:: 제공 데이터

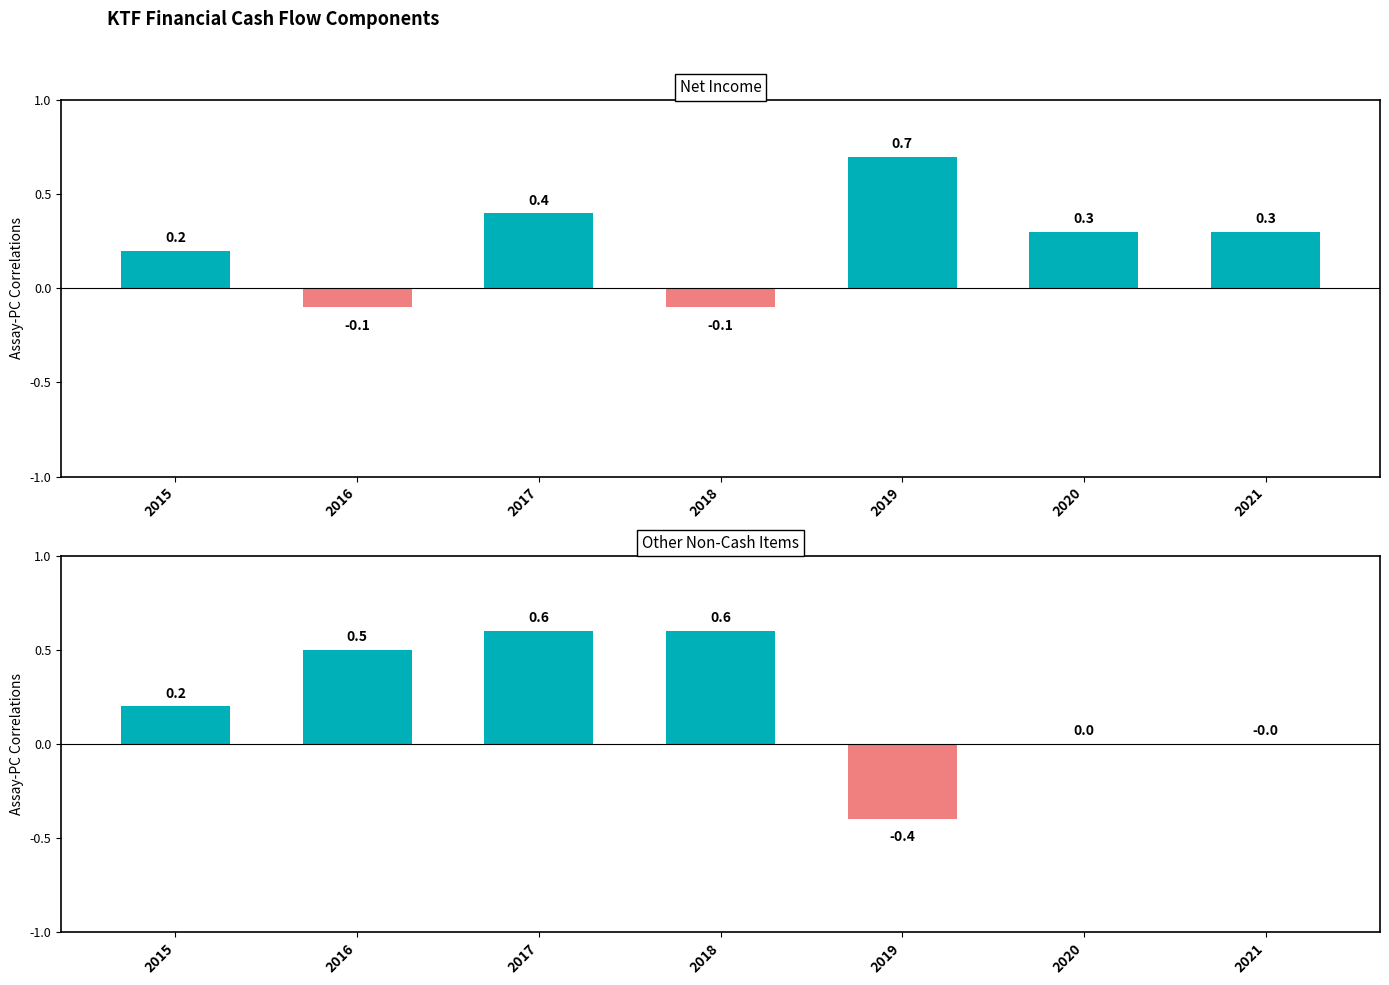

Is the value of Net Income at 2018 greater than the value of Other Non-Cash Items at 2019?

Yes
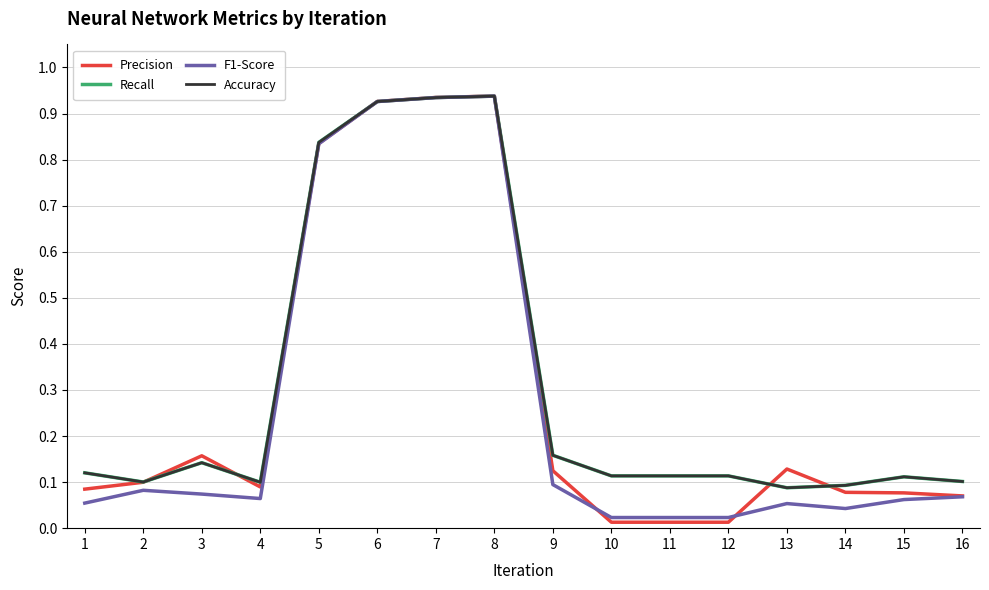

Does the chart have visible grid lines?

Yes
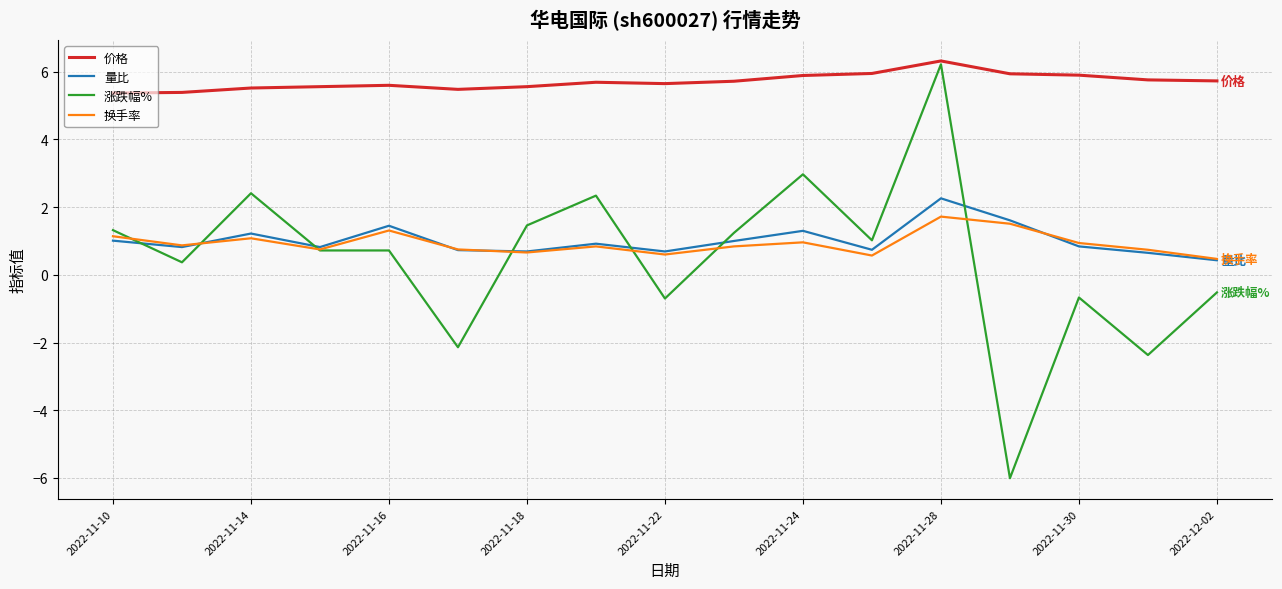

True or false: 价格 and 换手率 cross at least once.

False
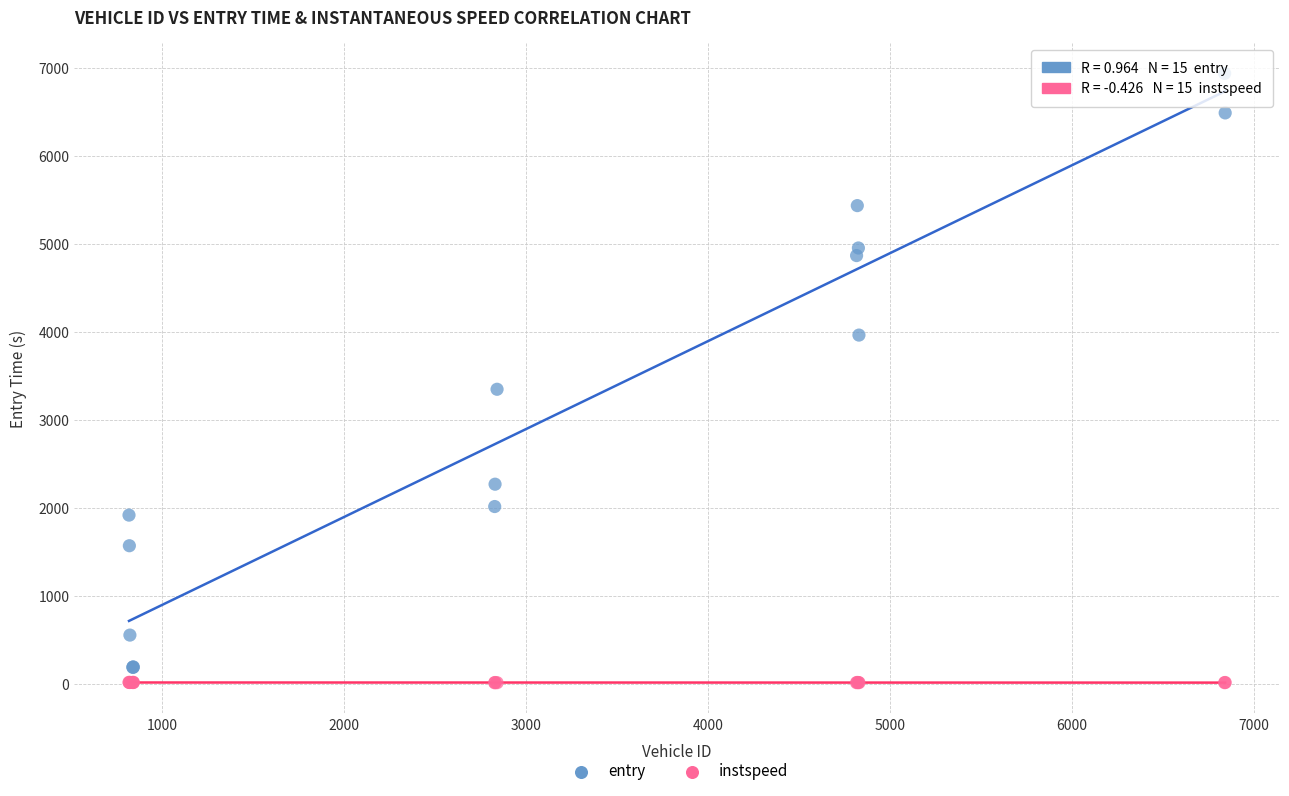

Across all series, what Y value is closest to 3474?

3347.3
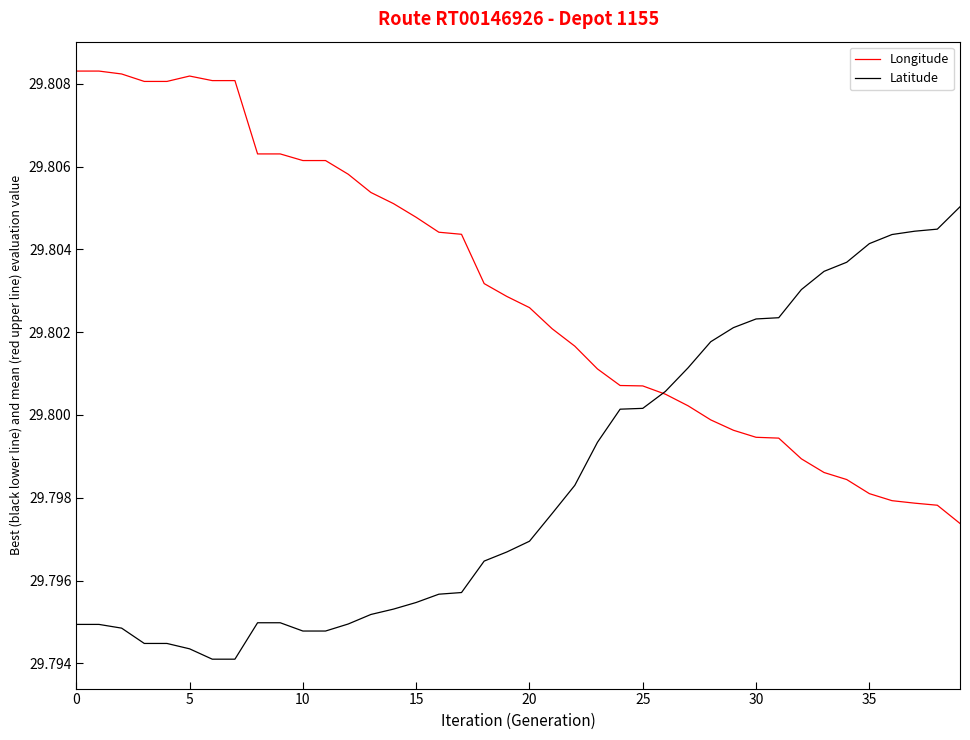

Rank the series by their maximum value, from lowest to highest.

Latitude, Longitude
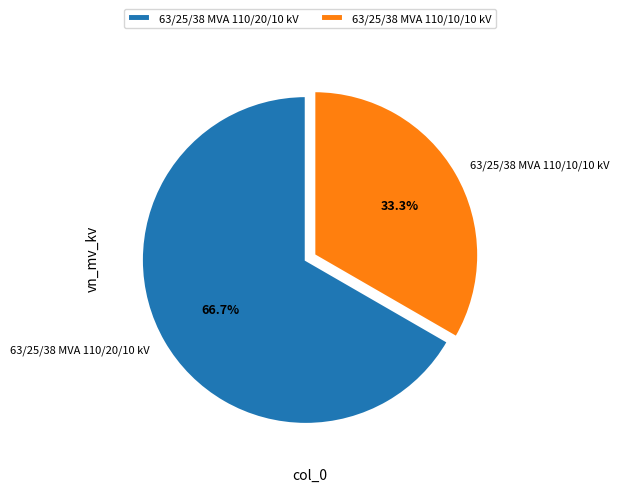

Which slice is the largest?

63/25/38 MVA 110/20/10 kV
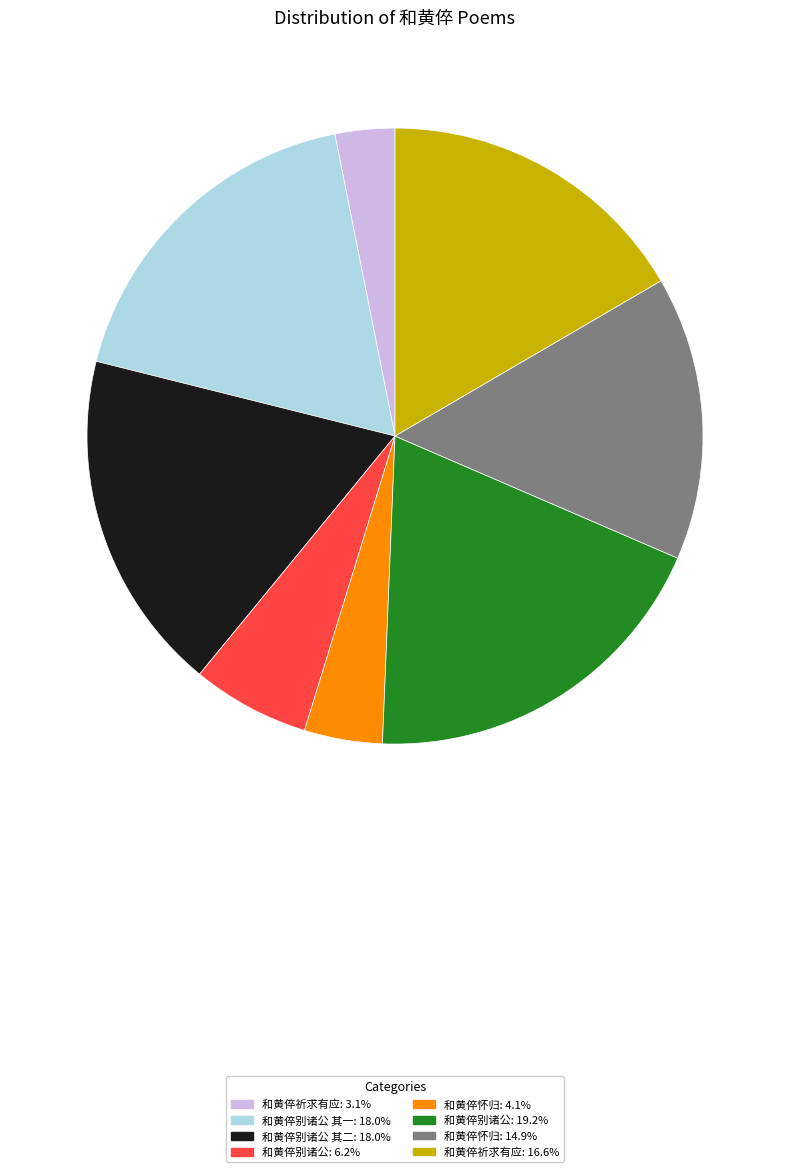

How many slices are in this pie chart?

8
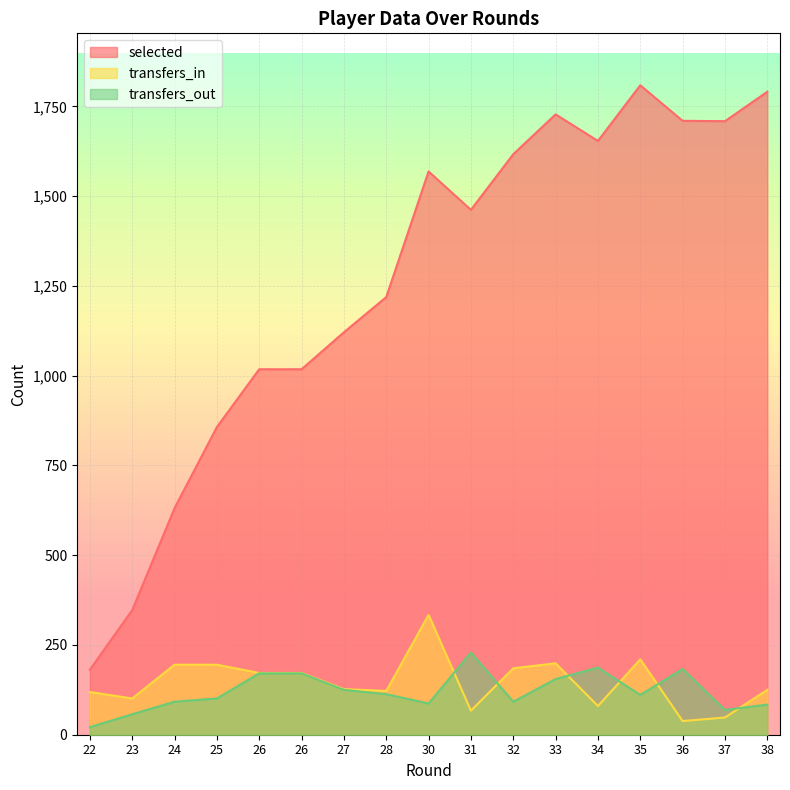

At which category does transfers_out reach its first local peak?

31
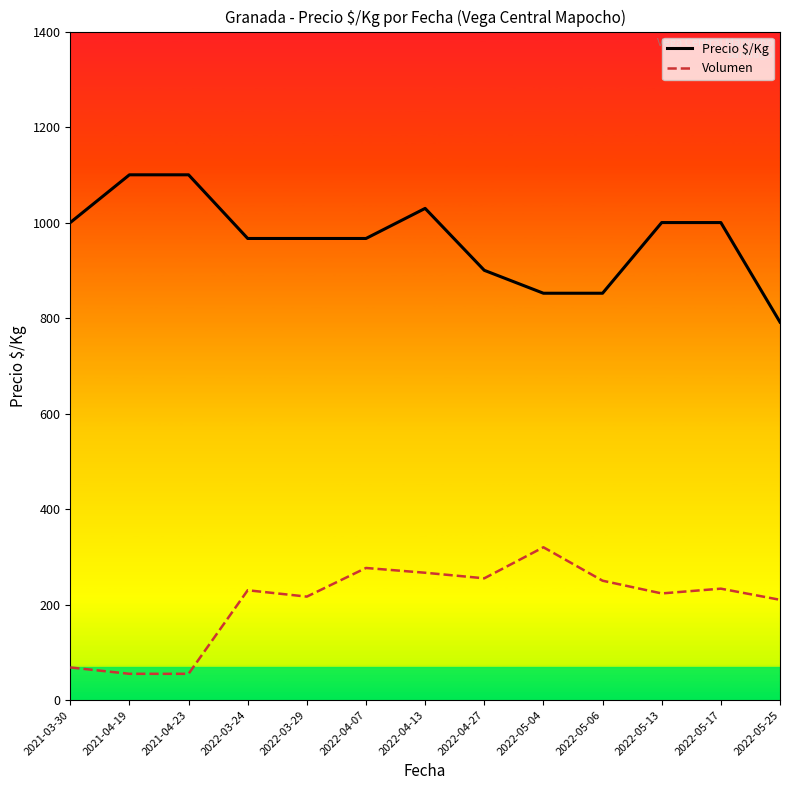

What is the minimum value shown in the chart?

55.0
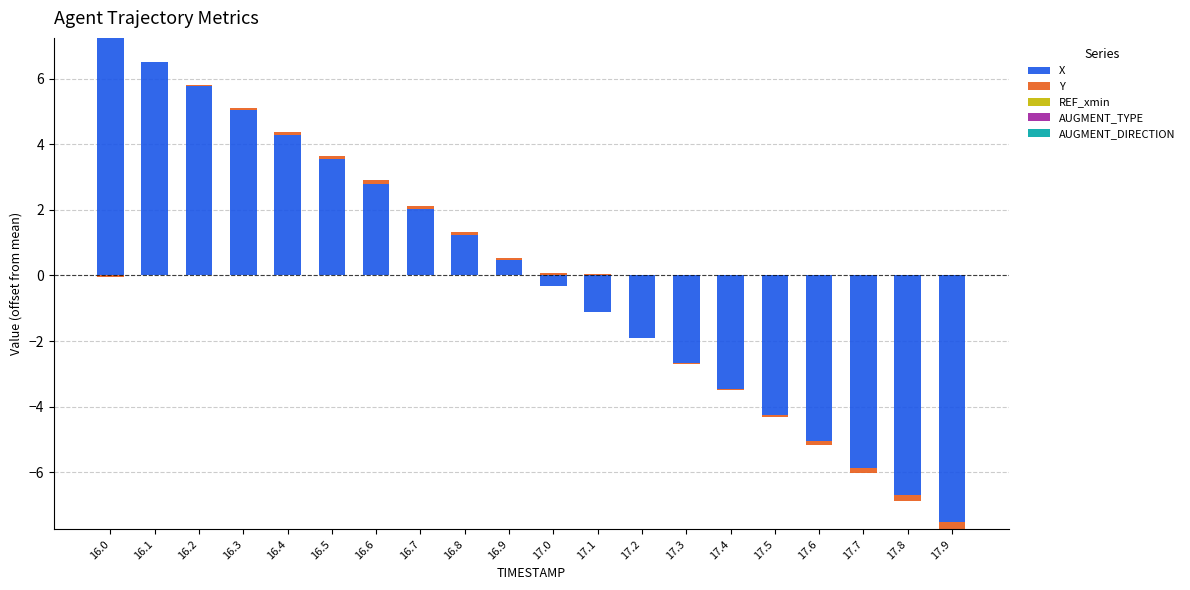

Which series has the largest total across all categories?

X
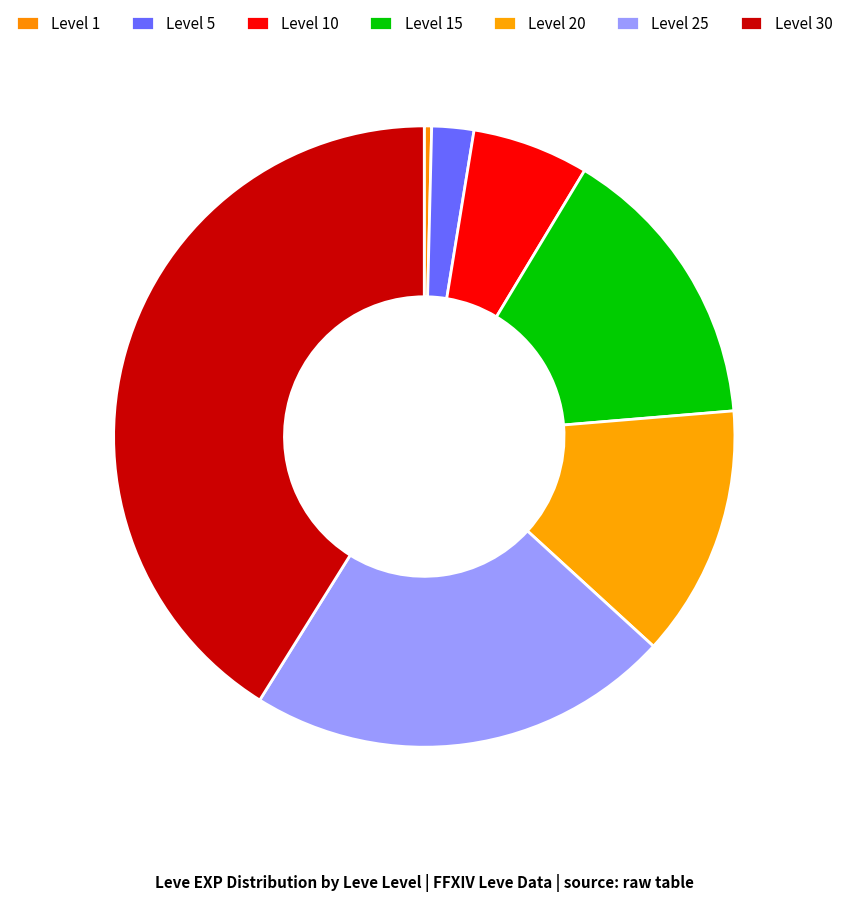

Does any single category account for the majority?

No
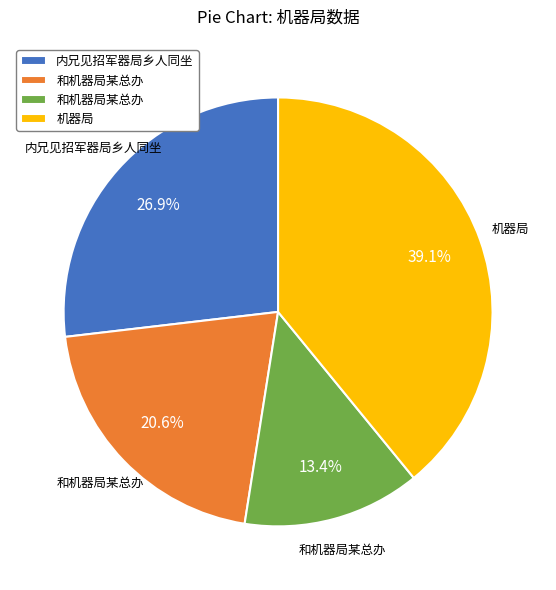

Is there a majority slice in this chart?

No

::::

● **과제 요구 사항**:
위 항목 전체를 '번호'와 '내용' 두 열로 된 Markdown 표로 바꿔 줄 수 있나요? 줄마다 한 행씩 차례 번호와 그 줄을 넣되, 빈 줄과 그림은 빼 주세요.

● **풀이**:
| 번호 | 내용 |
|---|---|
| 1 | Is the value of Net Income at 2018 greater than the value of Other Non-Cash Items at 2019? |
| 2 | Yes |
| 3 | Does the chart have visible grid lines? |
| 4 | Yes |
| 5 | True or false: 价格 and 换手率 cross at least once. |
| 6 | False |
| 7 | Across all series, what Y value is closest to 3474? |
| 8 | 3347.3 |
| 9 | Rank the series by their maximum value, from lowest to highest. |
| 10 | Latitude, Longitude |
| 11 | Which slice is the largest? |
| 12 | 63/25/38 MVA 110/20/10 kV |
| 13 | How many slices are in this pie chart? |
| 14 | 8 |
| 15 | At which category does transfers_out reach its first local peak? |
| 16 | 31 |
| 17 | What is the minimum value shown in the chart? |
| 18 | 55.0 |
| 19 | Which series has the largest total across all categories? |
| 20 | X |
| 21 | Does any single category account for the majority? |
| 22 | No |
| 23 | Is there a majority slice in this chart? |
| 24 | No |